By comparison, a photo of a shelf of stored artworks by Louise Lawler, an image of a painting by Tim Davis with his flash blotting out the subject’s face and a video by Lutz Bacher following a young adolescent through the Picasso Museum in Paris look at art stored, reproduced or visited in unexpected if not particularly compelling ways.   In a sense, the Met itself undermines the less nuanced work in the show – the stunning artwork and displays encountered on the way to the 2nd floor photo galleries are a tough act to follow.

Matt Collishaw ‘Vitacide,’ at Tanya Bonakdar Gallery

Matt Collishaw, installation view.  Photo courtesy of the artist and Tanya Bonakdar Gallery, New York.
Matt Collishaw, installation view. Photo courtesy of the artist and Tanya Bonakdar Gallery, New York.

Photos of Texas death-row prisoners’ last meals, giant prints of dead insects and sculptures of diseased flowers (titled, for instance, after a poem from Baudelaire’s Fleurs du Mal or a U.K. waste-management company) confirm that original Young British Artist Mat Collishaw still traffics in sensation. Surprisingly, the most gratuitous subject—the last meals—proves to be the most thought-provoking, despite the fact that it, too, reflects Collishaw’s fondness for grotesquery.

Collishaw rightly calculates that our morbid fascination will attract us to these photos of french fries, steak, cinnamon rolls and other repasts, dimly lit to recall Dutch still-life painting, but mainly looking gray and unappetizing. Still, evoking this last moment of pleasure does create twinges of sympathy for the condemned, whose orders range from a dish of yogurt to a heaving pile of food.

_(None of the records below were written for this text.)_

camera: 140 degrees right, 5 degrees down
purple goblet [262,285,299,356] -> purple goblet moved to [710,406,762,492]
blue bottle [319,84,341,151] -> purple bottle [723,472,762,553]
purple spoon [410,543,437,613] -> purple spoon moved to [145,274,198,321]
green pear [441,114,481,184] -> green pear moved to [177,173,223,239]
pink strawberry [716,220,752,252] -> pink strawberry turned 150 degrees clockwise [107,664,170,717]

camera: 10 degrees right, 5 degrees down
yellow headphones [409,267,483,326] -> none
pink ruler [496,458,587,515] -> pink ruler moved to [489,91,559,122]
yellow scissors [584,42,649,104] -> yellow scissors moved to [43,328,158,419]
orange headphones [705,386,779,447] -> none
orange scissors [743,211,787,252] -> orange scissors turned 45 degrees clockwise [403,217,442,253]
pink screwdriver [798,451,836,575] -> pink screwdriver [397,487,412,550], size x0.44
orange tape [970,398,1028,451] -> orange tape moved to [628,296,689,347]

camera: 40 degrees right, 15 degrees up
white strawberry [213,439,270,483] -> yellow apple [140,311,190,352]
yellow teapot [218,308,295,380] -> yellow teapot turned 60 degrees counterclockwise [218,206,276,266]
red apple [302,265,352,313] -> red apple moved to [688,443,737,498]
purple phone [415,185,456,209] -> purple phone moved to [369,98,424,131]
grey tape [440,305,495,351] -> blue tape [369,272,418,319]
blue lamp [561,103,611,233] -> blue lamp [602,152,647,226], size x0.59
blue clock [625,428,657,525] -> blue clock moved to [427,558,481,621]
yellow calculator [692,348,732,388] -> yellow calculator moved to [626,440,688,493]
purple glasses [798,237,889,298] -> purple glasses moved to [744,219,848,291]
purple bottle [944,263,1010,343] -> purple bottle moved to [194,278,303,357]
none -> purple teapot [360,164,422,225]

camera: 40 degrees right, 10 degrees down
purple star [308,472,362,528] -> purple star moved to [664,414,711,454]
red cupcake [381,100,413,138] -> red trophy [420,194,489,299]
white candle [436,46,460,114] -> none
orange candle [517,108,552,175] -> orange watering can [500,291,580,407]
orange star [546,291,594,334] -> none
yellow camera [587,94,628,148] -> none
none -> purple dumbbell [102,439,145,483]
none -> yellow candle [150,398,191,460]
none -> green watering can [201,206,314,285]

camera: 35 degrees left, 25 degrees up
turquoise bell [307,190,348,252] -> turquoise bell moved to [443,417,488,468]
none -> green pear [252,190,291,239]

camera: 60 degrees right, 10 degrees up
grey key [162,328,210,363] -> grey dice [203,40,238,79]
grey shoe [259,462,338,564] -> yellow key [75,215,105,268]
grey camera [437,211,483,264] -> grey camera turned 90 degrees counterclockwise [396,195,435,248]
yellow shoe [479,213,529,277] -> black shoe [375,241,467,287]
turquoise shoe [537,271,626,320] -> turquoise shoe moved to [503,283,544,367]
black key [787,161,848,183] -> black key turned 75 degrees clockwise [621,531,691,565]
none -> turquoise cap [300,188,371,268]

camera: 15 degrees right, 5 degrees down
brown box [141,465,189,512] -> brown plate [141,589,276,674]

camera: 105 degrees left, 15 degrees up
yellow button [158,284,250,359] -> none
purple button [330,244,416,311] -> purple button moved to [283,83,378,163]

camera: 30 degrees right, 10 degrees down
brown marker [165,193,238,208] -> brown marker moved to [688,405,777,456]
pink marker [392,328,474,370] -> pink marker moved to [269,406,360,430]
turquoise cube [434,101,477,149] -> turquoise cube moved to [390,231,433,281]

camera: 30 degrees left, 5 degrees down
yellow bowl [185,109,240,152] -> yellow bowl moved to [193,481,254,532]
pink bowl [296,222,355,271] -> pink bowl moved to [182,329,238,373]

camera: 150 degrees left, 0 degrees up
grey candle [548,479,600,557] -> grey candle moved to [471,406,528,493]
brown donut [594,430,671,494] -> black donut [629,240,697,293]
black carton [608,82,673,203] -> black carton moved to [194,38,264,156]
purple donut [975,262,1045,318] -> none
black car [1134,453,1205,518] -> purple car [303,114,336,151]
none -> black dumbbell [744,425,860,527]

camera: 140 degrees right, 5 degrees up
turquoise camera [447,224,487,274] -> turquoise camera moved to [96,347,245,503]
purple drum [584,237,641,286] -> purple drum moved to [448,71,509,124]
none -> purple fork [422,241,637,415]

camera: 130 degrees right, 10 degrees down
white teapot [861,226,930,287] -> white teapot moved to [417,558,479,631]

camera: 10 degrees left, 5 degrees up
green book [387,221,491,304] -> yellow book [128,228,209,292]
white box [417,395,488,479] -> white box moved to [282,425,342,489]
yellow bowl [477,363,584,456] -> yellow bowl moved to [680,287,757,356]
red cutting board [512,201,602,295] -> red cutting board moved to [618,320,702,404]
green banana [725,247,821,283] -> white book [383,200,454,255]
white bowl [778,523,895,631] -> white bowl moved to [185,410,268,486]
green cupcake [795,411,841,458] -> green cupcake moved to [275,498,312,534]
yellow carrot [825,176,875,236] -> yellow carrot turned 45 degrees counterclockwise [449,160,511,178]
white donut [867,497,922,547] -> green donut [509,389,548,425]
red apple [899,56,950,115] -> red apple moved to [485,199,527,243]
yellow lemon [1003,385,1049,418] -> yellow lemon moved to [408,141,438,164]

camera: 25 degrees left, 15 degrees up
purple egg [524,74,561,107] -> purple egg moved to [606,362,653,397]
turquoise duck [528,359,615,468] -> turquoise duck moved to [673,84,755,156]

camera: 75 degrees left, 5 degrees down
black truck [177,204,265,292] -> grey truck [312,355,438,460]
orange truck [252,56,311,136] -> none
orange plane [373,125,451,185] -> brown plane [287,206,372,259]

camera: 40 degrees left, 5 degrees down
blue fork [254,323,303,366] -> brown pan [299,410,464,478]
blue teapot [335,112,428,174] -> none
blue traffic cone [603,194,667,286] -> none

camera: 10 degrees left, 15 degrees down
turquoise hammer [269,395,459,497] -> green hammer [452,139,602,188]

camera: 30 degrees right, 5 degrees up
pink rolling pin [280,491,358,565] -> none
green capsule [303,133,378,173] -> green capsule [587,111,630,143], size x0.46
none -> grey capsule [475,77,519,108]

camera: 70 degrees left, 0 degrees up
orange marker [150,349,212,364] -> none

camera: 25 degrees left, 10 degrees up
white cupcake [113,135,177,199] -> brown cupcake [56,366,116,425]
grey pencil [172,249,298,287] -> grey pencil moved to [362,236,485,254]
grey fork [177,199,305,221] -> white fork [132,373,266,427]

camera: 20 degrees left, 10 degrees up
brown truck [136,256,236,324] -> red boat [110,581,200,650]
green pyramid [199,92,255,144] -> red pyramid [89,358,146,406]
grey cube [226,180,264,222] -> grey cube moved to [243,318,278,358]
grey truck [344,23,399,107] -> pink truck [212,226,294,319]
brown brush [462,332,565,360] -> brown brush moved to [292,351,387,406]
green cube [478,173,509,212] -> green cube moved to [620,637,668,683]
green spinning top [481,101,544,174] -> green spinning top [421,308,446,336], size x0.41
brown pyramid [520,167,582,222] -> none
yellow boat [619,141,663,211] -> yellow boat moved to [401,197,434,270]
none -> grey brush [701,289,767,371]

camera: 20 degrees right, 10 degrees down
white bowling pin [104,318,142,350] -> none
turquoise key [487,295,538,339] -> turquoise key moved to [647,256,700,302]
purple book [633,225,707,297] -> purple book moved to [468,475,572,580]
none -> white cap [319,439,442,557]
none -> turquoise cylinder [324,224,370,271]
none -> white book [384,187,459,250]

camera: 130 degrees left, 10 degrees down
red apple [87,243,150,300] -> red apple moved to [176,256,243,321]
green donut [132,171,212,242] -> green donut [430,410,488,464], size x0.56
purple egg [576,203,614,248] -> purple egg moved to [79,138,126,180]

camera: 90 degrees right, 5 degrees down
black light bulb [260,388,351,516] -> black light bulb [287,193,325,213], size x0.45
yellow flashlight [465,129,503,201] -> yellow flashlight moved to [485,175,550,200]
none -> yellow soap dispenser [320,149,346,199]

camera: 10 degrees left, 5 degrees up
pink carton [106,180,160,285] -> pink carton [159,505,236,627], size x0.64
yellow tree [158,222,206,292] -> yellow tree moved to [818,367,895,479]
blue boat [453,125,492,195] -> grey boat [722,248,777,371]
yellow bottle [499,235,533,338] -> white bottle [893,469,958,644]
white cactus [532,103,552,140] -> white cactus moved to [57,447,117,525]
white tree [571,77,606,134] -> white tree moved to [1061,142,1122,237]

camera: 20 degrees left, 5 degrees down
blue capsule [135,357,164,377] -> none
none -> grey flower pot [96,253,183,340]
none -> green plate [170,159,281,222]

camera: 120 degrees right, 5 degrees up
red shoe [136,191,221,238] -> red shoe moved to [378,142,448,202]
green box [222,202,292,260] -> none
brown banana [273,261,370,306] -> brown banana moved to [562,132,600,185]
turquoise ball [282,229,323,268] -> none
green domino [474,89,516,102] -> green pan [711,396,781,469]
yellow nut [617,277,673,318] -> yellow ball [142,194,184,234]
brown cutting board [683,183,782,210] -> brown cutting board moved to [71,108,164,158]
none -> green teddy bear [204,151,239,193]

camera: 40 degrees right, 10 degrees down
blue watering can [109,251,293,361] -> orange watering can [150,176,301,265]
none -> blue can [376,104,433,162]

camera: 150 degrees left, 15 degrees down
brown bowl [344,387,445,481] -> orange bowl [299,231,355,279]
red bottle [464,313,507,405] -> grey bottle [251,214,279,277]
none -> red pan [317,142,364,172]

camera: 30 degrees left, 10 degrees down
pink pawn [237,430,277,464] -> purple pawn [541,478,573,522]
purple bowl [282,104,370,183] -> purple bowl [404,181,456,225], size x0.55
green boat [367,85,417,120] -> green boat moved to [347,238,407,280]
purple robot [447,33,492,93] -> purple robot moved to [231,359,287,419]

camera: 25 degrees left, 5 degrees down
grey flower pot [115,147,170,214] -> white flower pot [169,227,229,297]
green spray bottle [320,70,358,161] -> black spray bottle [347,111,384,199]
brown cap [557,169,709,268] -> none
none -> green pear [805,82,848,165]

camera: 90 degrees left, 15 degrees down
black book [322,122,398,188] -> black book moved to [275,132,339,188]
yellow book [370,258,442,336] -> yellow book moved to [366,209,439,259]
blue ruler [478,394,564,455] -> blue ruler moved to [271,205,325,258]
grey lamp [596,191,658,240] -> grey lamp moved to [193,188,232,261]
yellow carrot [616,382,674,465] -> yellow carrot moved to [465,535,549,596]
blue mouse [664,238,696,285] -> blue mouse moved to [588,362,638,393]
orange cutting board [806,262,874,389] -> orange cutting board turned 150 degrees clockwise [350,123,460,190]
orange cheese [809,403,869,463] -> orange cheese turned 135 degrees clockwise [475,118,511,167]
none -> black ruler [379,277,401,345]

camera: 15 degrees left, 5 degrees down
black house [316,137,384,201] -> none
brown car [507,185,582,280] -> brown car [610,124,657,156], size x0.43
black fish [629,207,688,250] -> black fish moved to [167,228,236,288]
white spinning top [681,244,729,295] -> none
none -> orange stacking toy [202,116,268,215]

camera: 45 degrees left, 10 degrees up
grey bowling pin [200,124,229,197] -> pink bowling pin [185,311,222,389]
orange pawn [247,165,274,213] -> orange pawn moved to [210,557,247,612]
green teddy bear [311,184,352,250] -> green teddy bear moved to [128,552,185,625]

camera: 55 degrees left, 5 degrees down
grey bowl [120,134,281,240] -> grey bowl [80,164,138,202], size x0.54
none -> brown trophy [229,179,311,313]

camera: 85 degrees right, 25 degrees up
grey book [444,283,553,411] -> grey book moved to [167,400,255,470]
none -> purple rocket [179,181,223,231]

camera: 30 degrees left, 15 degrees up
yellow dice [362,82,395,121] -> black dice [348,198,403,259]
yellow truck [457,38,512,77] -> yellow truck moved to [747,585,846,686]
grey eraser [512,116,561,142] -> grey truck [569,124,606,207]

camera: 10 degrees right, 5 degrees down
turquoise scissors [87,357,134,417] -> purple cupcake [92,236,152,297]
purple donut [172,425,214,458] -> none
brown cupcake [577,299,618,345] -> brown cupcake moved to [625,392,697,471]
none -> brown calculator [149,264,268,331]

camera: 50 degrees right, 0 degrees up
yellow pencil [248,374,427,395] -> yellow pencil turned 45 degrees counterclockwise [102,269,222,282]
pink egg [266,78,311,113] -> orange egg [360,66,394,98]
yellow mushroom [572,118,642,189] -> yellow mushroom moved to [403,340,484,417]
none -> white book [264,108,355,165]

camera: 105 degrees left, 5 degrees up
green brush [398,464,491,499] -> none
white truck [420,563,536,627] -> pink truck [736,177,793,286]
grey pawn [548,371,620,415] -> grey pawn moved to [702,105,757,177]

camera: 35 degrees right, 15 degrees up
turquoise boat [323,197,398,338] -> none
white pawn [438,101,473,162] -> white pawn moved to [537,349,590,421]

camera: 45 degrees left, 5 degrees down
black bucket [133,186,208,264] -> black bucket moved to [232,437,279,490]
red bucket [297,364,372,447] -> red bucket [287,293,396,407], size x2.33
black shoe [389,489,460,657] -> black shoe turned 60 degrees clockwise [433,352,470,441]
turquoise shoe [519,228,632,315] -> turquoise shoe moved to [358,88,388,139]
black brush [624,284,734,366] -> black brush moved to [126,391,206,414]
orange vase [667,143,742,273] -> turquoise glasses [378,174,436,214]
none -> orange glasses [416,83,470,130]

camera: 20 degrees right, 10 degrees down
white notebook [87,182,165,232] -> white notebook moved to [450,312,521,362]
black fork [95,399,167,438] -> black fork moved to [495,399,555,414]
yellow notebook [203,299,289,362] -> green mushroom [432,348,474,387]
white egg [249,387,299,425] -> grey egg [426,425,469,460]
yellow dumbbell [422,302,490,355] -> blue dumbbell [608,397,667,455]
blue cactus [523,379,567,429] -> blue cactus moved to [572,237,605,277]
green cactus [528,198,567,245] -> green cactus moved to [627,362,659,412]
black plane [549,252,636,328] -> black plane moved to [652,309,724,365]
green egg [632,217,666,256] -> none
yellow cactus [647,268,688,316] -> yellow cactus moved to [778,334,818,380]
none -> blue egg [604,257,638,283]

Vitrines of waxy-looking, boil-covered, meat-pink amaryllis, lilies and other flora growing in toxic soil are so blatantly gross that they kill any such nuance of feeling. A video animating decaying flowers buzzing with flies in a comically misty dead forest does a bit more than the sculptures to suggest the dark enchantment hinted at in Baudelaire’s title, but setting the flatscreen behind an 18th-century altarpiece seems like a mere ploy to stir the pot with a tangential religious reference. Collishaw gets it right when he mines the contradictions in humanity’s capacity for base thoughts and actions. But when he simply represents it, he produces more of the same.